From the Salone del Commendatore, as well as directly from the upper loggia, one can enter the Biblioteca Lancisiana, founded in 1711 by Giovanni Maria Lancisi, the doctor of Pope Innocenzo XI and illustrious scholar, who made the Library the heart of his scheme for the advancement of scientific culture. Opened in the presence of Pope Clemente XI, it is made up of two large rooms: the first is formed by an atrium and a vestibule, the second is the original nucleus of the library and has sixteen wooden shelves (ordered by Lancisi himself). Among the book collections kept in the library, worthy of mention is the Collezione Lancisi: texts donated by Louis XIV, by the Grand Duke of Tuscany Cosimo III as well as by the Prince Fürstenberg. Moreover, the library keeps 373 precious manuscripts from different ages, ranging from the fourteenth to the twentieth century.
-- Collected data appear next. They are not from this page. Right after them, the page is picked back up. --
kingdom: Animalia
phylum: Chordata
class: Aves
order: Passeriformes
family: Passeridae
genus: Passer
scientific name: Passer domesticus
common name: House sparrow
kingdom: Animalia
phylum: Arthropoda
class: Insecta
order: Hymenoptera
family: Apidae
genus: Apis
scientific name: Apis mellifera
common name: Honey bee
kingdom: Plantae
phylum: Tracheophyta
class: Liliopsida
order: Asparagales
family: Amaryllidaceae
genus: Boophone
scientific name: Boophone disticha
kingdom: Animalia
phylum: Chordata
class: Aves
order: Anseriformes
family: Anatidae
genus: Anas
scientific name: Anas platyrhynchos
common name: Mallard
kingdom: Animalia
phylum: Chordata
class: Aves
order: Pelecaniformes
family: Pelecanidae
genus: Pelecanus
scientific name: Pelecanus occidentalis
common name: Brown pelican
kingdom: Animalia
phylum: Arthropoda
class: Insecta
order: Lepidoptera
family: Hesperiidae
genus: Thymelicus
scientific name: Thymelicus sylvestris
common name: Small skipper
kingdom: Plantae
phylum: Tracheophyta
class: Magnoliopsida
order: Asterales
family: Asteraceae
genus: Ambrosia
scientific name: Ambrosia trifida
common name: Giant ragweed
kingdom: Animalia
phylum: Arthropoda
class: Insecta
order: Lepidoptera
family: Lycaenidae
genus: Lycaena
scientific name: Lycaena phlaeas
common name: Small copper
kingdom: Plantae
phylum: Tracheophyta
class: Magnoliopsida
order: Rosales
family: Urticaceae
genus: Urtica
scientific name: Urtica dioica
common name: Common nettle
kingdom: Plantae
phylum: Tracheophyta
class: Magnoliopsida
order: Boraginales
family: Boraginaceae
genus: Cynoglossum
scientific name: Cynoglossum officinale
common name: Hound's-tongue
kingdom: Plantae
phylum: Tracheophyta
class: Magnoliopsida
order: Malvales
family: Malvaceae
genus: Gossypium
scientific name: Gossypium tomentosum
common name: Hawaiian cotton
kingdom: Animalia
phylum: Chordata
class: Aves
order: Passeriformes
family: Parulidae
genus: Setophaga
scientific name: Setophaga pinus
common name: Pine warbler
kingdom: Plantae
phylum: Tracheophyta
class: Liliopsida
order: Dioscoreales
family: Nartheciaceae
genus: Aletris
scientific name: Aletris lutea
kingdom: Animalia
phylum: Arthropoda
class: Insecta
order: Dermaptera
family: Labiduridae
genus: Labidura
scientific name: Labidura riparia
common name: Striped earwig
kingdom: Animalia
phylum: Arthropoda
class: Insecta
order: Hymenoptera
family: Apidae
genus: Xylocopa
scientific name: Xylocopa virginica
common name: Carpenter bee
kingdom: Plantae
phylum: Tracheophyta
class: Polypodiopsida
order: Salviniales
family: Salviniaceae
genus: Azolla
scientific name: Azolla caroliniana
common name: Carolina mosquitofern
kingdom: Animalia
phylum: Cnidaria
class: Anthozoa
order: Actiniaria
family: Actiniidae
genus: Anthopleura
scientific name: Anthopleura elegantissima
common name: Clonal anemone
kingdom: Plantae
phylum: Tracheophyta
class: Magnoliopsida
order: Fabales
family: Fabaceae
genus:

Among them two parchment codes of Avicenna’s latin writings, and the better known Liber Fraternitatis Sancti Spiritus, a priceless collection of rare autographs, as much from the powerful as from the more humble of devotees, everyone of whom desired to leave a trace of their own passage and adherence to the deed of the Santo Spirito Institution. Behind one of the walls of the library there is a small window that, opening at the same level as the frescoes in the Corsia Sistina, allowed the managing Commendator, and his successors, to control the conduct of the personnel committed to the care of the sick.
Two magnificent globes of the seventeenth century are at the centre of the library’s main room.